Those who expect it to be replaced soon, though, will be disappointed: However much it is resented and distrusted by the countries forced to hold it by the trillions, however much it devalues and fluctuates, however unfair and biased it seems, the greenback will not be so easy to dislodge. We know this, because so many people are trying hard to dislodge it.

At some point before Canada hosts the G20 summit of major economies in June, China will announce that it wants the world to abandon the U.S. dollar as its main reserve currency. This, Chinese officials will declare with the backing of Russians and the major Persian Gulf oil states, should be the major topic of the summit.

I can say this with some confidence because this is exactly what Chinese officials declared in advance of last year's G8 summit in L'Aquila, Italy, the G20 summits in Pittsburgh and London and the meeting of the International Monetary Fund in Istanbul. A resolution to replace the dollar as the world's reserve currency has been promised, over and over. And it has never been delivered.

China would very much like to end the dollar's dominance. At first, this desire was simply political, as Asian leaders don't like to see the United States earning tens of billions every year simply off people holding greenbacks in their savings. But there's now a more panicky practical reason: If America devalues its dollar by a third, as many expect, China's $2-trillion in cash reserves, almost all of it dollars, will lose a vast amount of value.

The problem, until now, is that there has been nothing to replace the dollar. Other world currencies were locked into one country's economy and pegged to the dollar (China's yuan), or too unstable (Russia's ruble), or lacking in a centrally issued debt instrument like the U.S. Treasury bill for storing reserves (the euro).

On Wednesday morning, I attended an exercise in trying to break this deadlock. Economists from the International Monetary Fund, London's Chatham House and several major banks launched a proposal to rebuild the world's monetary system. Two Chinese economists participated, and their government watched closely.

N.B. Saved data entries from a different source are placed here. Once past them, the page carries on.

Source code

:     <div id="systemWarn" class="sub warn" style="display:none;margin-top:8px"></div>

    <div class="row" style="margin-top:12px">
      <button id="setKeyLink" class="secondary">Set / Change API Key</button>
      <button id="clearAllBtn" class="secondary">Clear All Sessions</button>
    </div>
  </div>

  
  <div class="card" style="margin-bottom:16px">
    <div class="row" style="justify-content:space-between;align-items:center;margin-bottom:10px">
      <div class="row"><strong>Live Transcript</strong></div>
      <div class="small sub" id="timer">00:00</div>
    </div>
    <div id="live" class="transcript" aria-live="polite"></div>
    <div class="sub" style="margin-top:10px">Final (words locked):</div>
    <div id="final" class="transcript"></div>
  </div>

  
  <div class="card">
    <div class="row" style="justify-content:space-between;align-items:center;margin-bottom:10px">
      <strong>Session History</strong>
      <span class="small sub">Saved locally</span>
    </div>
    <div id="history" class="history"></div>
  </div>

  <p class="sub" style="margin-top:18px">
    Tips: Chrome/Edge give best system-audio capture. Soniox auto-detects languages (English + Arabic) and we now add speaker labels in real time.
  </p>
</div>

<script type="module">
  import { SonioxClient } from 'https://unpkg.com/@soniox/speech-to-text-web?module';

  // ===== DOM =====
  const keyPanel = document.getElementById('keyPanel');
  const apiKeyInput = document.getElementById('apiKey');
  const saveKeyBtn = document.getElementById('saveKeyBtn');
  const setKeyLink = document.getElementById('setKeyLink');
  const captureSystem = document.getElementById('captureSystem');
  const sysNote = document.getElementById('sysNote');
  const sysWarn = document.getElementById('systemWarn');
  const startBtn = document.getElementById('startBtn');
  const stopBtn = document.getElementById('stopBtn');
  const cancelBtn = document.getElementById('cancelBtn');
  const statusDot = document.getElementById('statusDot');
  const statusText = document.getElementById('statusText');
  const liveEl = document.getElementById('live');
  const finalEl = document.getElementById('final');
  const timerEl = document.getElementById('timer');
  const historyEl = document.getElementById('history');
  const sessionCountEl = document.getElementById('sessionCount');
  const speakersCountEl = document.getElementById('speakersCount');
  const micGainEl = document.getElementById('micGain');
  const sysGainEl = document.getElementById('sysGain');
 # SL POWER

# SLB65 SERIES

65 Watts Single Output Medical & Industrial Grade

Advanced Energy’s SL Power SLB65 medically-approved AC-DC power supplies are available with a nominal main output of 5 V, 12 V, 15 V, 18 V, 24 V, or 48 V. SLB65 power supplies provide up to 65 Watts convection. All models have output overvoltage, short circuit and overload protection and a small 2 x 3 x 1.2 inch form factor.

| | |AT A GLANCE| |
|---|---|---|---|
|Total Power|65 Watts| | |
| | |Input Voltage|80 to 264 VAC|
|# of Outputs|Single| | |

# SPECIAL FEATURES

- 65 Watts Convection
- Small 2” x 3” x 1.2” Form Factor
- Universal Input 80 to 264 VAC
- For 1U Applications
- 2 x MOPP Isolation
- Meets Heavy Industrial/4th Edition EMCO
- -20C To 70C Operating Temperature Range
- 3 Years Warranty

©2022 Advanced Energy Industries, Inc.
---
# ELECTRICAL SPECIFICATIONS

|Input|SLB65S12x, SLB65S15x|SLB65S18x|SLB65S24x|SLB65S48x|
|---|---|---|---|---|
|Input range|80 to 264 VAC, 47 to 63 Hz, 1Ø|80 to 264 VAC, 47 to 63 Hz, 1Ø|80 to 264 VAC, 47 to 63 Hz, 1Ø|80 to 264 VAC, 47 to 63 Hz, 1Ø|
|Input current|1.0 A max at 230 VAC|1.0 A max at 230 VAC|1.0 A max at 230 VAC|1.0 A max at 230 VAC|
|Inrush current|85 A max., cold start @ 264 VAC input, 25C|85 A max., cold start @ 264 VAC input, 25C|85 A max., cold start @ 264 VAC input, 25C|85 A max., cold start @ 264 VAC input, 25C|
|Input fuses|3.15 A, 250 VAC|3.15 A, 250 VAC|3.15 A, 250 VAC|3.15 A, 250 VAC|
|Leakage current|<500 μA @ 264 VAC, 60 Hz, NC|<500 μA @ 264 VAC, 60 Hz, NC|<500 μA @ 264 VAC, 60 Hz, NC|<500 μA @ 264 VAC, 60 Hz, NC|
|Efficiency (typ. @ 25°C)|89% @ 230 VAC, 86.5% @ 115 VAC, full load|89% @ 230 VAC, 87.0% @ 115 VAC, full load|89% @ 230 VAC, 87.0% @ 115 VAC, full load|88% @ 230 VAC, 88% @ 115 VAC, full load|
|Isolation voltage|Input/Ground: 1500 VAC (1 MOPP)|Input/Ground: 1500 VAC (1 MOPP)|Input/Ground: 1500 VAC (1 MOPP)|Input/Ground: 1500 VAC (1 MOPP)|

It would adopt, as its main anchor, the rather obscure "currency" known as Special Drawing Rights (SDRs), used by the IMF to denominate the loans it uses to bail out bankrupt countries such as Ukraine, Hungary and possibly, soon, Greece. Based on a basket of major currencies, this unit has the strength of being very stable and nationless. It has the weakness of being impossible to spend.

But that may be changing. Last year, the major oil economies of OPEC - a broadly anti-American bunch - began discussing a plan to start denominating international petroleum sales in SDRs rather than dollars. China participated, as its government would very much like countries to start paying accounts for Chinese goods in SDRs, or yuan, or anything but dollars.

So the economists proposed a system where SDR-denominated oil sales wouldn't have to be converted immediately into local currencies; instead, there'd be SDR-denominated financial institutions, central banks and so on. Since the IMF happens to be bailing out a lot of economies these days, there'd be a lot of this odd currency floating around, anyway, so why not make it everyone's favourite price tag?

That sounds good on paper - a bit like Esperanto, it's an ideal international solution that is never actually going to happen. The problem, as Goldman Sachs economist Jim O'Neill said, is that the existing monetary system is actually working pretty well. The devaluation of the dollar is actually forcing China to start creating consumer demand within its own huge economy, rather than relying on reserves, and the euro and the pound are holding up reasonably well, too.

Mr. O'Neill should know: He was the one who identified Brazil, Russia, India and China (the BRICs) as emerging economic leaders a decade ago. He now says the dollar will likely be supplanted, in these countries, by other currencies by the end of this decade. It just isn't going to happen suddenly because someone declares it.

A more quiet revolution is taking place. When its history is told, its epoch-defining moment may have occurred in January, when the Harper government issued a $2-billion bond denominated, for the first time, not in dollars but in euros. As Finance Minister Jim Flaherty explained to investors here this week, it wasn't done to raise money but to diversify Canada's cash holdings away from the dollar. In a thousand slow, subtle gestures like this one, the dollar may gradually withdraw from the scene.